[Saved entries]
::::::::::

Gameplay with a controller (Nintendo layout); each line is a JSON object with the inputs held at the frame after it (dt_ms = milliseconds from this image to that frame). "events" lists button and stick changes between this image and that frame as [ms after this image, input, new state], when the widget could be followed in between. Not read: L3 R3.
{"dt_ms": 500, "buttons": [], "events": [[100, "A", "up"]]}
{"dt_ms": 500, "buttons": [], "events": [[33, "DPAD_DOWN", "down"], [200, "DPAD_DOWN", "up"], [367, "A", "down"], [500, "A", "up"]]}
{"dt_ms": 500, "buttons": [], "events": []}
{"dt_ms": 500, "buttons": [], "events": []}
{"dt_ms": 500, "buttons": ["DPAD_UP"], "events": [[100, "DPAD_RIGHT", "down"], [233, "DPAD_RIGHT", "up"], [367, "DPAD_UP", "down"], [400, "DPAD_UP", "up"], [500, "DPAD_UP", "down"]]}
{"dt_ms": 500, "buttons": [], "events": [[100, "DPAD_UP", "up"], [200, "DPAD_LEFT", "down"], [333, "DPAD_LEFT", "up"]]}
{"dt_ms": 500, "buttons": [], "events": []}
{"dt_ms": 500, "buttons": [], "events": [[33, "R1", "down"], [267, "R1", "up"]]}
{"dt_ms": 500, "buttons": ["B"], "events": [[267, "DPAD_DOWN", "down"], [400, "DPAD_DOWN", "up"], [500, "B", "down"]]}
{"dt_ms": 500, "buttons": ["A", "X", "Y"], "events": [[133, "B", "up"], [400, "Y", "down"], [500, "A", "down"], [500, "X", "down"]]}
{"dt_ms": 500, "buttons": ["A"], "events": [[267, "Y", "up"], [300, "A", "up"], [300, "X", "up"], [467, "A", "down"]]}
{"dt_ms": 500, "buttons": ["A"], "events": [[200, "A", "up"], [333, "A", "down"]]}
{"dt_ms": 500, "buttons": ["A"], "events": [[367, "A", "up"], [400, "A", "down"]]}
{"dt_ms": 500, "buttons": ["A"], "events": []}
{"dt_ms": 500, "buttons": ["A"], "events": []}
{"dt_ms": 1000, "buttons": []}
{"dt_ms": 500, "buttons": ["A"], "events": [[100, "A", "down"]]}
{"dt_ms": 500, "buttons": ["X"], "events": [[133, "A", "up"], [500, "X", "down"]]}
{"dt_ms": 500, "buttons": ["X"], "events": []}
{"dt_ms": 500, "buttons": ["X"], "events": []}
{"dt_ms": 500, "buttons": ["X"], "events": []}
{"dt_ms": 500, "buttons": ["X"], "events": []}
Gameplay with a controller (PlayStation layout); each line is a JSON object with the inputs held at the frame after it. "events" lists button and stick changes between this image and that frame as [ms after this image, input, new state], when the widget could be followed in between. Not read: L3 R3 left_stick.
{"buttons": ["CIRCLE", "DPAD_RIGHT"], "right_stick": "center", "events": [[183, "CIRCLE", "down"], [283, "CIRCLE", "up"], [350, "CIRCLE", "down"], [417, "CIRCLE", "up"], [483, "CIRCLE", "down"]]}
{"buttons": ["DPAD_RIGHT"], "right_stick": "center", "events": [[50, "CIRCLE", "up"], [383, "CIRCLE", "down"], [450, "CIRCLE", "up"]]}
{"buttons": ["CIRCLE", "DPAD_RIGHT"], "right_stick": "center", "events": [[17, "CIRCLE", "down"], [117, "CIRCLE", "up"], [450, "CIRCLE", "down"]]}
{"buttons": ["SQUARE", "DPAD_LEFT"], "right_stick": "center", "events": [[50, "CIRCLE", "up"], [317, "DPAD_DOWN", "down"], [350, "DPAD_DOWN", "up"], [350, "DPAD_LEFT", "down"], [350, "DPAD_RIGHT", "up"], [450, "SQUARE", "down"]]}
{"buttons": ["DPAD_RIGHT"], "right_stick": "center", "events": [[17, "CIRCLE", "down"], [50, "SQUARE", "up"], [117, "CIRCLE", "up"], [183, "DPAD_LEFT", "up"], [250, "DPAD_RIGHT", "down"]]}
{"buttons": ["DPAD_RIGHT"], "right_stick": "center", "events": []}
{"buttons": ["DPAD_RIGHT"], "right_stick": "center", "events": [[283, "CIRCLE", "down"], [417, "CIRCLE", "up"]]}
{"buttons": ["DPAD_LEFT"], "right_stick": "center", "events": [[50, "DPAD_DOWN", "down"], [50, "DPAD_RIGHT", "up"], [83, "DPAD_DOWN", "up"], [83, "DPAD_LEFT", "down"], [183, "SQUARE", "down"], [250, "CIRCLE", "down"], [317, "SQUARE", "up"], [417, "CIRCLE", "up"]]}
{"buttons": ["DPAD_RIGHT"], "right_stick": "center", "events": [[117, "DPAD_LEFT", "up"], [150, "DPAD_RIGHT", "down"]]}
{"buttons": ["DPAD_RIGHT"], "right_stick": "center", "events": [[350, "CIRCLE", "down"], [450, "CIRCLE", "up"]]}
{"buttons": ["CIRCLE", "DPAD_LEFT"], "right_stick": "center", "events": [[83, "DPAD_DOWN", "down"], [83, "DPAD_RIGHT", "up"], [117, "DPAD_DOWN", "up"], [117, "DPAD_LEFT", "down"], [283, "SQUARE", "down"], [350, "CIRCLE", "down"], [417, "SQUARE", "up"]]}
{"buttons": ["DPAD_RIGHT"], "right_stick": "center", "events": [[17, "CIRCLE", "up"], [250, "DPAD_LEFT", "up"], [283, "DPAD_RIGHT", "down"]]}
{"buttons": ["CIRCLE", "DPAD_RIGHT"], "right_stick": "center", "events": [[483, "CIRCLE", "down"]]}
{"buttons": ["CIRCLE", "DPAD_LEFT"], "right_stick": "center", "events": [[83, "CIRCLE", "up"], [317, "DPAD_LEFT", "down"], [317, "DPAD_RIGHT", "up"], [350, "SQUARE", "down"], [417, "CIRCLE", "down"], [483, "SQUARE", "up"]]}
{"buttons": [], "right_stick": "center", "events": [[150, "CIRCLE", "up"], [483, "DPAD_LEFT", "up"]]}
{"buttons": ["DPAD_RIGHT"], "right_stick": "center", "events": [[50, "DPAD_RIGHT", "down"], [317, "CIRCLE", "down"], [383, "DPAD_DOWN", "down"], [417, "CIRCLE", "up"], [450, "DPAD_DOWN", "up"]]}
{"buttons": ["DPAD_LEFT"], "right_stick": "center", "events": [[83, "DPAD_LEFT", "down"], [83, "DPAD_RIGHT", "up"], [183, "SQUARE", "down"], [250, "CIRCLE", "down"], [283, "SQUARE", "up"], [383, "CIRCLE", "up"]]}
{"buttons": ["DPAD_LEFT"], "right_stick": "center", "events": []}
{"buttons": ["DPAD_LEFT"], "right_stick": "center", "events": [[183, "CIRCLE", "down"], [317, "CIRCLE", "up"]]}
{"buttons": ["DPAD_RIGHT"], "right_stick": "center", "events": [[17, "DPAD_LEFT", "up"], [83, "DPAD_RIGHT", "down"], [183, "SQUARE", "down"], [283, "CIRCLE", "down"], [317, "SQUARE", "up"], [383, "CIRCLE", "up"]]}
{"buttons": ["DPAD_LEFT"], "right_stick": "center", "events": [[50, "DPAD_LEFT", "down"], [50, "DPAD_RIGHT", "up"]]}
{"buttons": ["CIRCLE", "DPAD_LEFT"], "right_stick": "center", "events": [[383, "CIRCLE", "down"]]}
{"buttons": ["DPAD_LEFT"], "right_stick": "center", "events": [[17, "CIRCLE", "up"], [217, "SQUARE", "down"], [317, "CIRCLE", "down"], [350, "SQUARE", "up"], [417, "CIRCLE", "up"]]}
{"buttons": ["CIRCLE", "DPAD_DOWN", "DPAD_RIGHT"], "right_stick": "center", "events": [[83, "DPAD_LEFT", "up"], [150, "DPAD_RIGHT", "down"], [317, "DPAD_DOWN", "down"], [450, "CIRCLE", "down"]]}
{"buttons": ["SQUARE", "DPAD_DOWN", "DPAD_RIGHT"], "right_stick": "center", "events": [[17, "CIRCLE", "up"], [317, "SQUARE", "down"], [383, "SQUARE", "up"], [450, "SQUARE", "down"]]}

::::::::::

# To do
Looking at the data above, say how many lines contain "lists", and give no other words.

# Written answer
2